My personal experience is that this is something that depends heavily on context. During my own career I have taught classes of children who have needed very little reading instruction and vice versa - I am judging this simply on their ability to understand what they have read. A cursory analysis of the differences between these classes reveals that it appears to me to be the children who have been brought up in a language-rich, book-rich environment who, by the time they are 10 or 11, can read exceptionally well and don't need teaching how to comprehend what they have read. Of course, some children will have been brought up in such an environment and still need help with their reading.
Why does context matter? Well, for the purposes of this blog post, it matters because what one teacher in one classroom in one school somewhere does, might not work for another teacher somewhere else.
For example, a reading lesson consisting of asking children to complete two pages of mixed written comprehension questions might work with children who can already decode, comprehend and encode, but it is questionable as to how much they will have actually learned during that lesson. A lesson like this might have the appearance of being successful in one setting but, share those resources online with a teacher in a different context and they might not experience the same levels of apparent success. The children in the second teacher's class might need teaching some strategies before they can access such an activity.
And what does said activity amount to in reality? Just another test. Weighing the pig won't make it fatter - it's just that weighing it also won't make it any lighter either: if a child can read already, then these kinds of activity might do no harm. But we must be clear: this practice of repeatedly giving children comprehension activities composed of mixed question types is not really teaching children much. However, perhaps the stress, or boredom, of constantly being weighed might start to have negative consequences for the pig: children are potentially put off reading if their main experience of it is repetitive comprehension activities.
So, if weighing the pig doesn't make it fatter, what does? Feeding it. But with what should we feed them with? What should we teach them in order to help them to read words and understand what they mean as a whole?
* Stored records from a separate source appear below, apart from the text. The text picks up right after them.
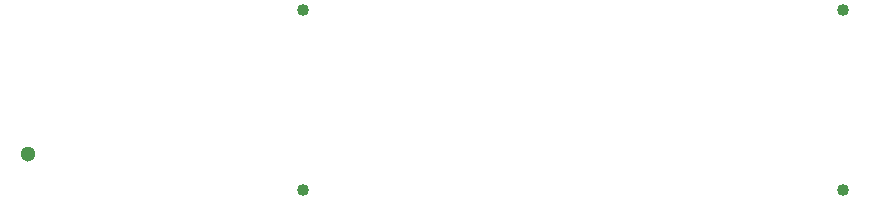
<source format=gbr>
%TF.GenerationSoftware,KiCad,Pcbnew,6.0.0-rc1-unknown-3024ded~66~ubuntu18.04.1*%
%TF.CreationDate,2018-11-05T19:27:32-08:00*%
%TF.ProjectId,arduino-micro,61726475696E6F2D6D6963726F2E6B69,rev?*%
%TF.SameCoordinates,PX8c5fca8PY9629108*%
%TF.FileFunction,NonPlated,1,2,NPTH,Drill*%
%TF.FilePolarity,Positive*%
%FSLAX46Y46*%
G04 Gerber Fmt 4.6, Leading zero omitted, Abs format (unit mm)*
G04 Created by KiCad (PCBNEW 6.0.0-rc1-unknown-3024ded~66~ubuntu18.04.1) date Mon 05 Nov 2018 07:27:32 PM PST*
%MOMM*%
%LPD*%
G01*
G04 APERTURE LIST*
%TA.AperFunction,ComponentDrill*%
%ADD10C,1.016000*%
%TD*%
%TA.AperFunction,ComponentDrill*%
%ADD11C,1.300000*%
%TD*%
G04 APERTURE END LIST*
D10*
%TO.C,XA1*%
X26687000Y18914600D03*
X26687000Y3674600D03*
X72407000Y18914600D03*
X72407000Y3674600D03*
D11*
%TO.C,J1*%
X3457000Y6724600D03*
M02*

</source>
Is it as simple as Michael Rosen suggests? Is it just a case of sharing books with children and talking about them? I've seen first-hand anecdotal evidence which certainly suggests that 'Children are made readers on the laps of their parents' (Emilie Buchwald). My own children, taught very well to decode using phonics at school, also appear to be excellent comprehenders - they have grown up around family members who read an awful lot, have had models of high quality speech, have partaken in a wide variety of experiences, have broad vocabularies and spend a good deal of their own time reading or being read to. Give them a two-page comprehension activity and they'd probably ace it. However, as already mentioned, this certainly won't be the case for every child brought up in such a way.
But what should schools do when they receive children who haven't had the privilege of a language-rich, book-rich and knowledge-rich upbringing, or those for whom that hasn't quite led to them being excellent readers? Downloading someone else's comprehension sheets and making children spend half an hour doing them isn't going to help them to become better readers. Should we teachers be trying to 'fill the gap' - to do the things that some children experience at home before they've ever even set foot in a school? Or is it too late once they're in school? Does the school-based approach need to be different?